In 1913, Arnold wrote an article called “The Village of a Thousand Souls” in which he detailed rates of undesirable traits such as alcoholism, mental illness, and feeble-mindedness among residents of a small town, arguing that selective breeding could reduce these undesirable characteristics. Although the community was not named, it was obvious that the people whose shortcomings he described were from his hometown. The folks back in Alma were not enthusiastic about the publicity.
Over time, as the science of eugenics became discredited (thanks in part to the Nazi’s embrace of the concept), Gesell’s views evolved away from the controversial theory and toward a view that recognized a more subtle interaction between nature and nurture.

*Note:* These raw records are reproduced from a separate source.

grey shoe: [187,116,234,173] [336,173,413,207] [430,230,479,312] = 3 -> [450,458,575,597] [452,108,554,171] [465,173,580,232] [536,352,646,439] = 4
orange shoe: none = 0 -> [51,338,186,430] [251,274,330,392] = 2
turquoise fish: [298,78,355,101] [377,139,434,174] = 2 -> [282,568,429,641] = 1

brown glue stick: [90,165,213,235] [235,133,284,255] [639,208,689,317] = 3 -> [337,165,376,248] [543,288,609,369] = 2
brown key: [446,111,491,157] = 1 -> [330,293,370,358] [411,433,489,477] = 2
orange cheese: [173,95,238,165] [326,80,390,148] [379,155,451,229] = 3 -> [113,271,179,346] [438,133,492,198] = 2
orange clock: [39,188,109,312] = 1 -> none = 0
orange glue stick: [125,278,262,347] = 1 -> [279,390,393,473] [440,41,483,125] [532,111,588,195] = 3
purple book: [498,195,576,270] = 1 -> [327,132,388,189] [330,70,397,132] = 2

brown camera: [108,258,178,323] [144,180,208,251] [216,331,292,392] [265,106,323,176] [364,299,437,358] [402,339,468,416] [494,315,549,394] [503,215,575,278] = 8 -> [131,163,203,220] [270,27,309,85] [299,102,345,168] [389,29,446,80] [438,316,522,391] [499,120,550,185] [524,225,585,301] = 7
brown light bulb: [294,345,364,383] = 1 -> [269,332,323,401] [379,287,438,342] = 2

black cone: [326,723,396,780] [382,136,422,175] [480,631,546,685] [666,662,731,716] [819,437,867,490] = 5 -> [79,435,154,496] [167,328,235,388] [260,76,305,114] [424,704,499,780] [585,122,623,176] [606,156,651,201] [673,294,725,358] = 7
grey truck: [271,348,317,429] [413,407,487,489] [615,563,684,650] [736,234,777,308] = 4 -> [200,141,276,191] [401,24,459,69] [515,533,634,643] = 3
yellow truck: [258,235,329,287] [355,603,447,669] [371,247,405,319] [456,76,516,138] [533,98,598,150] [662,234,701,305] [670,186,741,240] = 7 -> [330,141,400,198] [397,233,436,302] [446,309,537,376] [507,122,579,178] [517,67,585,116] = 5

Arnold went on to a distinguished and influential career, the highest profile child development specialist until Dr. Spock. He served on the faculty of Yale University for 37 years, founding the Yale Child Study Center. After he retired, he ran the Gesell Institute of Child Development in New Haven, Connecticut.
The Judge
Arnold’s son, Gerhard (1911-1993), also could not escape controversy, although he wasn’t usually the cause of it. He graduated from Yale Law School in 1935 and landed a job at the Securities and Exchange Commission right after it was created. He led major investigations of Wall Street and of the insurance industry, then joined a private law firm where he specialized in anti-trust cases, even arguing cases before the US Supreme Court.
In 1967, President Johnson appointed Arnold to the federal judiciary in Washington, DC. Throughout his career, he used his position on the court to take a strong stand against abuses of power. He was the presiding judge for a number of high-profile cases related to Watergate, the Pentagon Papers, and the Iran-contra scandal. In the 1971 Pentagon Papers case, he was the only judge (of 29 involved in the case) who refused to issue an injunction to stop the New York Times from publishing the infamous documents, writing:
It should be obvious that the interests of the Government are inseparable from the interests of the public. These are one and the same, and the public interest makes an instant plea for publication.
In 1986, he laid out his views on democracy to a group of 98 newly minted US citizens, advising them:
You are now part of a great experiment in government…Don’t be willing to leave government to others. Participate…Demand competence in your leaders. Seek out the good, shun the bad. Vote. Work. Help others. Be useful. Obey the law. Speak out against intolerance. Get involved. Use your minds, not your fists. Your voice will be heard.
Judge Gesell was married to Marion Pike for 50 years. They had a son and a daughter, who are no doubt continuing the family’s tradition of changing the world.